** Opening PAGE EXTRACT block **
- Episode no.: Season 2 Episode 1
- Directed by: Louis C.K.
- Written by: Louis C.K.
- Cinematography by: Paul Koestner
- Editing by: Louis C.K.
- Production code: XCK02005
- Original release date: June 23, 2011
- Running time: 22 minutes

Guest appearances
- Rusty Schwimmer as Gretchen; Yul Vazquez as Pedro; Roderick Hill as Peter;

Episode chronology
| ← Previous "Night Out" | Next → "Bummer/Blueberries" |
- Louie (season 2)

= Pregnant (Louie) =

"Pregnant" is the first episode of the second season of the American comedy-drama television series Louie. It is the 14th overall episode of the series and was written and directed by Louis C.K., who also serves as the lead actor. It was released on FX on June 23, 2011.

The series follows Louie, a fictionalized version of C.K., a comedian and newly divorced father raising his two daughters in New York City. In the episode, Louie's pregnant sister visits him, experiencing severe pain, so Louis gets the help from his neighbors.

According to Nielsen Media Research, the episode was seen by an estimated 1.57 million household viewers and gained a 0.8 ratings share among adults aged 18–49, making it the most watched episode of the series. The episode received critical acclaim, with critics praising the humor, emotional tone, and performances. For the episode, Louis C.K. won Outstanding Writing for a Comedy Series at the 64th Primetime Emmy Awards.
** Closing PAGE EXTRACT block **
**WHAT YOU NEED TO DO**
Pick up the article on the Louie episode "Pregnant" after its last sentence and carry it forward.
** Opening RECORDS SHOWN block **
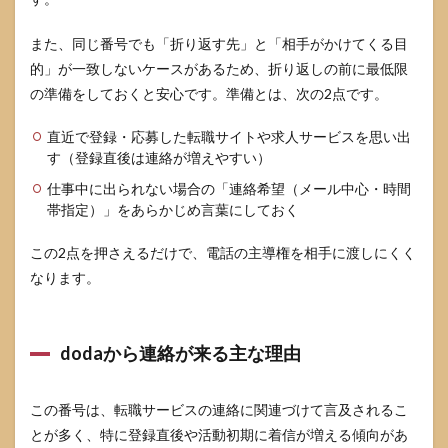
拒否
のメ
また、同じ番号でも「折り返す先」と「相手がかけてくる目
リッ
トと
的」が一致しないケースがあるため、折り返しの前に最低限
デメ
の準備をしておくと安心です。準備とは、次の2点です。
リッ
ト
直近で登録・応募した転職サイトや求人サービスを思い出
5.2
す（登録直後は連絡が増えやすい）
iPhone
仕事中に出られない場合の「連絡希望（メール中心・時間
の着信
拒否手
帯指定）」をあらかじめ言葉にしておく
順
この2点を押さえるだけで、電話の主導権を相手に渡しにくく
5.3
Android
なります。
の着信
拒否手
順
dodaから連絡が来る主な理由
6
0120122151
に関するよ
この番号は、転職サービスの連絡に関連づけて言及されるこ
くある質問
とが多く、特に登録直後や活動初期に着信が増える傾向があ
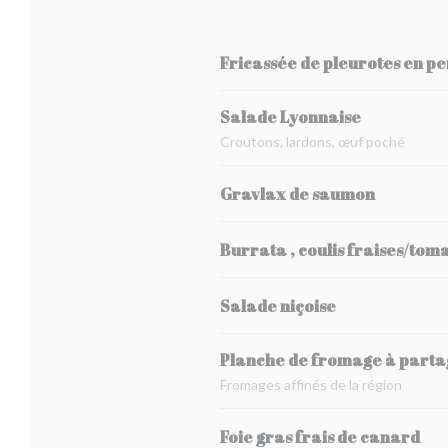
Fricassée de pleurotes en pe
Salade Lyonnaise
Croutons, lardons, œuf poché
Gravlax de saumon
Burrata , coulis fraises/tom
Salade niçoise
Planche de fromage à parta
Fromages affinés de la région
Foie gras frais de canard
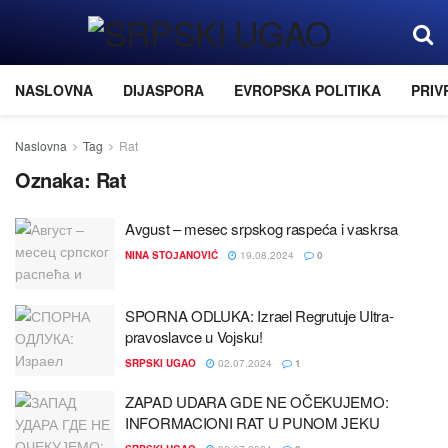
NASLOVNA
DIJASPORA
EVROPSKA POLITIKA
PRIV
Naslovna
Tag
Rat
Oznaka:
Rat
Avgust – mesec srpskog raspeća i vaskrsa
NINA STOЈANOVIĆ
19.08.2024
0
SPORNA ODLUKA: Izrael Regrutuјe Ultra-
pravoslavce u Voјsku!
SRPSKI UGAO
02.07.2024
1
ZAPAD UDARA GDE NE OČEKUЈEMO:
INFORMACIONI RAT U PUNOM ЈEKU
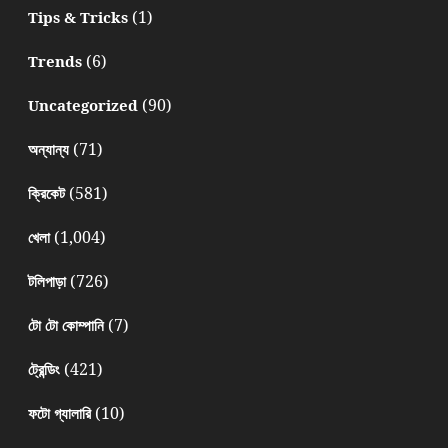
(1)
Tips & Tricks
(6)
Trends
(90)
Uncategorized
(71)
অন্যান্য
(581)
ক্রিকেট
(1,004)
খেলা
(726)
টলিপাড়া
(7)
টো টো কোম্পানি
(421)
ট্রেন্ডিং
(10)
ফটো গ্যালারি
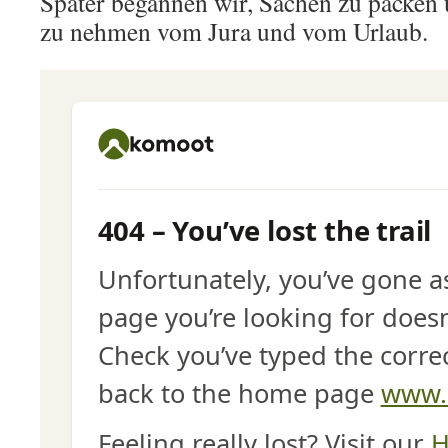
Später begannen wir, Sachen zu packen
zu nehmen vom Jura und vom Urlaub.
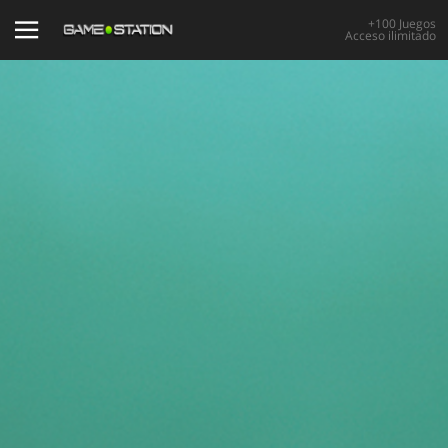
+100 Juegos
Acceso ilimitado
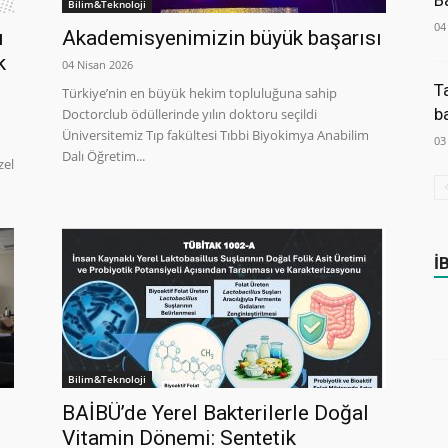
B
Bilim&Teknoloji
04
u
Akademisyenimizin büyük başarısı
k
04 Nisan 2026
T
Türkiye’nin en büyük hekim topluluğuna sahip
b
Doctorclub ödüllerinde yılın doktoru seçildi
Üniversitemiz Tıp fakültesi Tıbbi Biyokimya Anabilim
03
Dalı Öğretim...
zel
İ
Bilim&Teknoloji
BAİBÜ’de Yerel Bakterilerle Doğal
Vitamin Dönemi: Sentetik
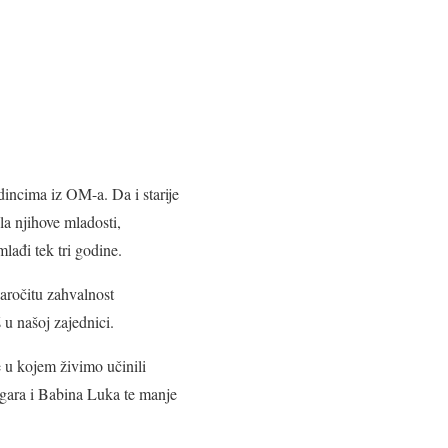
adincima iz OM-a. Da i starije
ola njihove mladosti,
lađi tek tri godine.
naročitu zahvalnost
u našoj zajednici.
 u kojem živimo učinili
vgara i Babina Luka te manje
** Closing RECORDS SHOWN block **
**RESPONSE BOX**
==Plot==
At his stand-up set, Louie (Louis C.K.) talks about the challenges of raising children, especially having to accommodate the necessaries of the youngest child who struggles with everything.

While the girls stay with him, Louie is taken aback when Jane (Ursula Parker) states that she prefers everything with her mother, unsettling him. Later, Louie is visited by his sister Gretchen (Rusty Schwimmer), who is pregnant after a sperm donation. During the night, Gretchen experiences severe pain. Her screams alert Louie's neighbors, Peter (Frederick Hill) and Pedro (Yul Vazquez), who offer to help her. Seeing her condition, Pedro states that Louie must help him in taking her to the hospital, while Peter stays to watch the girls. Although hesitant, Louie accepts.

After getting help from a car, they arrive at the hospital. As the doctors prepare to check on her, she lets out a fart, causing the doctors to dismiss it as a false alarm. Returning to his apartment, Louie thanks his neighbors, saying he was scared. Pedro claims Louie needs people around him to help him, now that he knows who his neighbors are.

==Production==
===Development===
The episode was written and directed by series creator and lead actor Louis C.K., marking his fourteenth writing and directing credit for the series. Originally, the episode "Moving" would serve as the season premiere, but C.K. chose "Pregnant" as the former wasn't edited in time.

===Writing===
Part of the story was based on an experience by C.K., who dated a woman whose sister was farting in the emergency room while she was pregnant, and he parted from the idea that he would be in the situation.

==Reception==
===Viewers===
In its original American broadcast, "Pregnant" was seen by an estimated 1.57 million household viewers with a 0.8 in the 18-49 demographics. This means that 0.8 percent of all households with televisions watched the episode. This was a massive 86% increase in viewership from the previous episode, which was watched by 0.84 million viewers with a 0.4 in the 18-49 demographics.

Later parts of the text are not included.